# [Content revision data]
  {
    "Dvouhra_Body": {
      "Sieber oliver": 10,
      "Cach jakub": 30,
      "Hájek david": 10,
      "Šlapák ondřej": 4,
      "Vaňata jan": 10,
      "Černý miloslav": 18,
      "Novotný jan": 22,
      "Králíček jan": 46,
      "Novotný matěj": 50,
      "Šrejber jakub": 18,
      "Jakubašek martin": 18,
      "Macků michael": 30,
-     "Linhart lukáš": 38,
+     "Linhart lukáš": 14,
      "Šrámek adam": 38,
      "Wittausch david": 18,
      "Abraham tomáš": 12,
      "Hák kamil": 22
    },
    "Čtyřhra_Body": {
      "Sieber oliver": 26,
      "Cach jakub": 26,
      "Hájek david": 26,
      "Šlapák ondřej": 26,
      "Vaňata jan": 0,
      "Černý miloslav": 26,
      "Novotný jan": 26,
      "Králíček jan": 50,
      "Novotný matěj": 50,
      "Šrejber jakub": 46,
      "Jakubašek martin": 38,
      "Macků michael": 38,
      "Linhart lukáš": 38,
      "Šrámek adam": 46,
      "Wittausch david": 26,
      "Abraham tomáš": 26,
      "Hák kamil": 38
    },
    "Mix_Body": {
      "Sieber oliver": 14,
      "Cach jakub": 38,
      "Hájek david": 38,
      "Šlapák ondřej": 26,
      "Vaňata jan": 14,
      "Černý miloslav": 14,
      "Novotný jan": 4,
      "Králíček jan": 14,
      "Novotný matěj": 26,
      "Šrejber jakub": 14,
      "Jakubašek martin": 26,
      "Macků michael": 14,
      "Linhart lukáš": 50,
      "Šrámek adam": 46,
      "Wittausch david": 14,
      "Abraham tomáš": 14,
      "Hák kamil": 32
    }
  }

...

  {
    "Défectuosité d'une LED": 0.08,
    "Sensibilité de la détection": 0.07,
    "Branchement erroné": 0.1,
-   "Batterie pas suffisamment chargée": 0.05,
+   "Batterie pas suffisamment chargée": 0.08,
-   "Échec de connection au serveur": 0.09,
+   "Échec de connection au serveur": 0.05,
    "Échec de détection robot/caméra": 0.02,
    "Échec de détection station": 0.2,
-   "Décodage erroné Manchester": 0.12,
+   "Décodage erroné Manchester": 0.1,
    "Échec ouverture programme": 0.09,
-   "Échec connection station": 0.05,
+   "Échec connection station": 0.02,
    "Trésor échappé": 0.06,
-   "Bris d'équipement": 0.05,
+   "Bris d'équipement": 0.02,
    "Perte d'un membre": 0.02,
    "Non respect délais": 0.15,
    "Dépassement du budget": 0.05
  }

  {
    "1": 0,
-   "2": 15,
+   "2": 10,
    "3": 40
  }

---

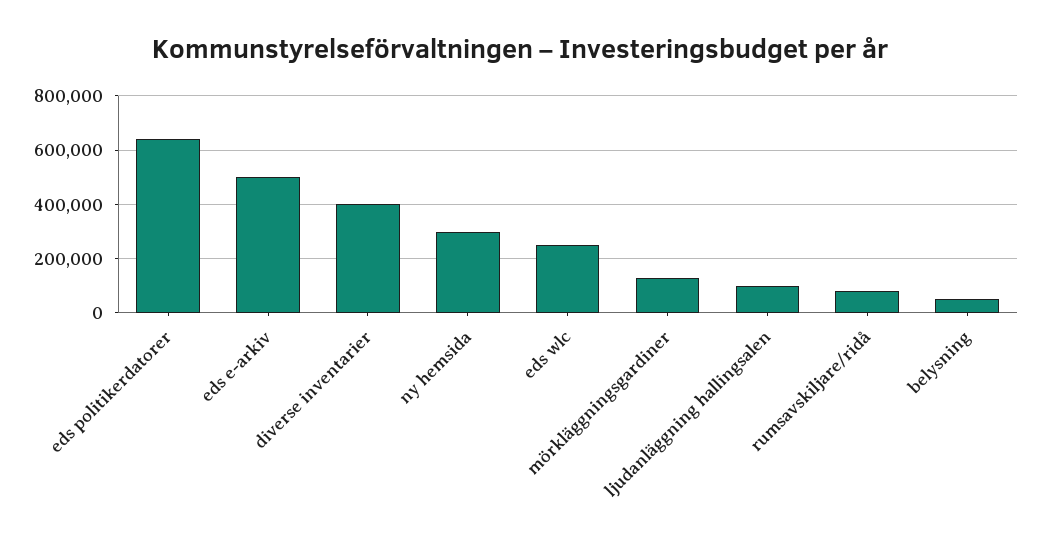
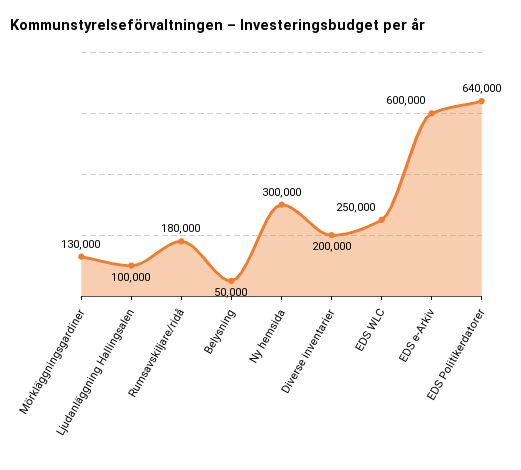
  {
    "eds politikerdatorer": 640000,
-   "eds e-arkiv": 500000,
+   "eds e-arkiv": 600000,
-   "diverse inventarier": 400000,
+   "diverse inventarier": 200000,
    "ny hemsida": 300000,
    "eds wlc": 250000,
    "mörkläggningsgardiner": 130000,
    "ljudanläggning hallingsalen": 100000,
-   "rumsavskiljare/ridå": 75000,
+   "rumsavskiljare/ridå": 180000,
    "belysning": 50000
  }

# [Work order]
Wherever the string "inventarier" appears in the records, copy the whole line.

# [Reply]
-   "diverse inventarier": 400000,
+   "diverse inventarier": 200000,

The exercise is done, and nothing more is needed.